A família do fotógrafo tinha costume na prática de caça, por ser algo comum em cidades do interior. A tragédia foi marcada por um acidente, provocado por um descuido do local em que foi deixado o objeto, que acabou disparando e atingindo pai e filho. O irmão de Marcelo, o último a utilizar a arma, foi processado pelo Governo. “O Estado sempre arruma um jeito de colocar o `corpo fora`. A culpa sempre é da família, mas não do Estado que aprovou a flexibilização. A forma como a lei foi pensada e produzida vem de um histórico errado”, lamenta. Apesar disso, ele ainda acredita que o armazenamento é responsabilidade dos pais e por um “descuido”, acidentes como o que ocorreu com ele, acontecem.
Posse de armas
O Instituto Brasileiro de Opinião Pública (Ibope), no ano de aprovação da lei, divulgou que 82% das pessoas ouvidas eram a favor da posse de armas dos 145 municípios do país, por acreditarem que o regulamento diminuiria a violência, isto é, eleitores acima dos 16 anos que já possuíam direito de voto. Apesar disso, 67% tinham escutado sobre o Estatuto do Desarmamento, ou seja, 7 em cada 10 pessoas.

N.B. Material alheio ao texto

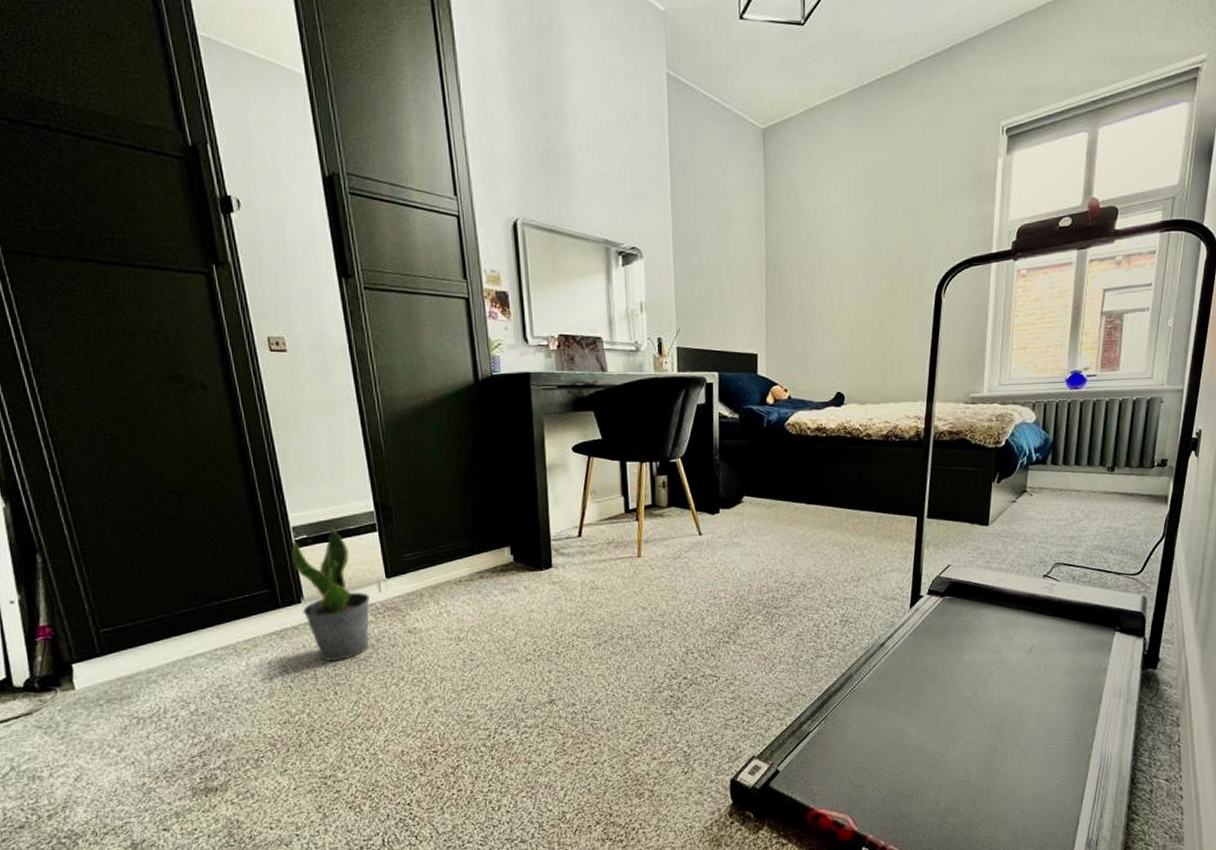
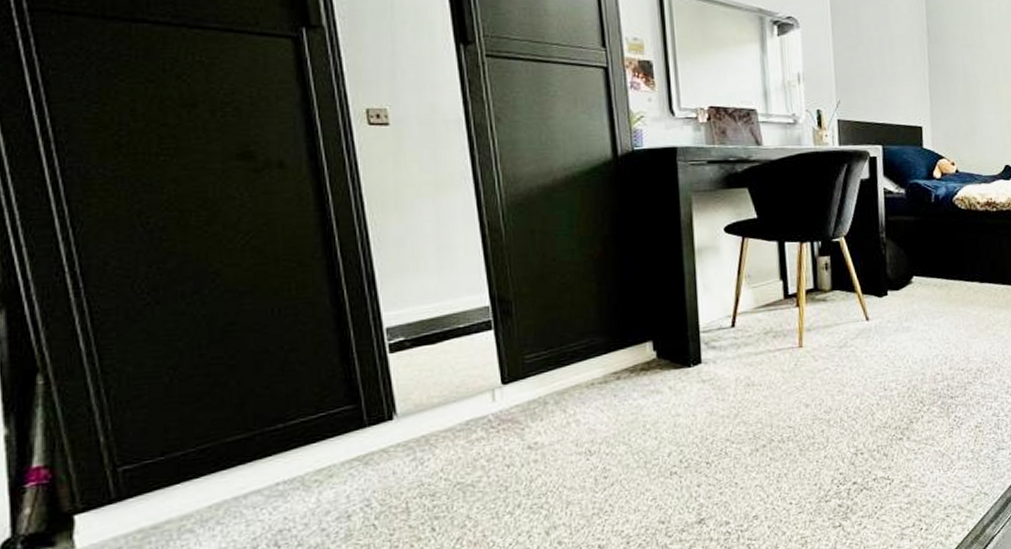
potted plant: present [291,527,371,662] -> none [383,326,482,491]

Para a advogada de Direitos Criminais, Lara Fabiana, a sociedade está “presa” ao paradigma de que a justiça brasileira “não é o suficiente” para manter a seguridade. “Existe todo um processo legal que ocorre por trás de cada decisão que não é passado para o público”. Segundo a criminalista, o sistema penal está “sequelado” e, por isso, os objetivos principais não são cumpridos, fazendo com que as pessoas procurem um meio de obter a “sensação de segurança”. “O ideal seria investimentos para prevenir os cidadãos, executar as leis e ressocializar aqueles que já cumpriram a pena, com base na constituição, não facilitar os meios da população em estar armada”, afirmou.
Em julho deste ano de eleições, Marcos Pollon, advogado e deputado federal eleito em outubro pelo Partido Liberal (PL), realizou um sorteio no qual uma das premiações é uma arma em divulgação nas suas redes sociais. No vídeo divulgado em podcast pelo YouTube, o político afirma que o produto se trata de uma furadeira, mas, de acordo com conversas divulgadas em grupos de whatsapp, são, na verdade, armas de fogo. Contudo, pela Lei 20.749 prevê multa de até 100 mil reais, já que a comercialização destes produtos e ilegal.
A também advogada criminalista, Carolina Mota, analisa historicamente a condição da sociedade e das leis e considera que isto ocorre por um “fenômeno sociológico, filosófico, psicológico”, que vai muito além do direito objetivo. “Inicialmente, existia o código de Hamurabi que tinha a máxima “olho por olho, dente por dente”, ou seja, as pessoas faziam justiça com as próprias mãos e o Estado agia de forma mais agressiva”, evidencia. Apesar disso, ao assumir o processo de evolução das leis, o Estado tomou para si tudo o que envolve a segurança pública e tenta, até a atualidade, combater o revanchismo.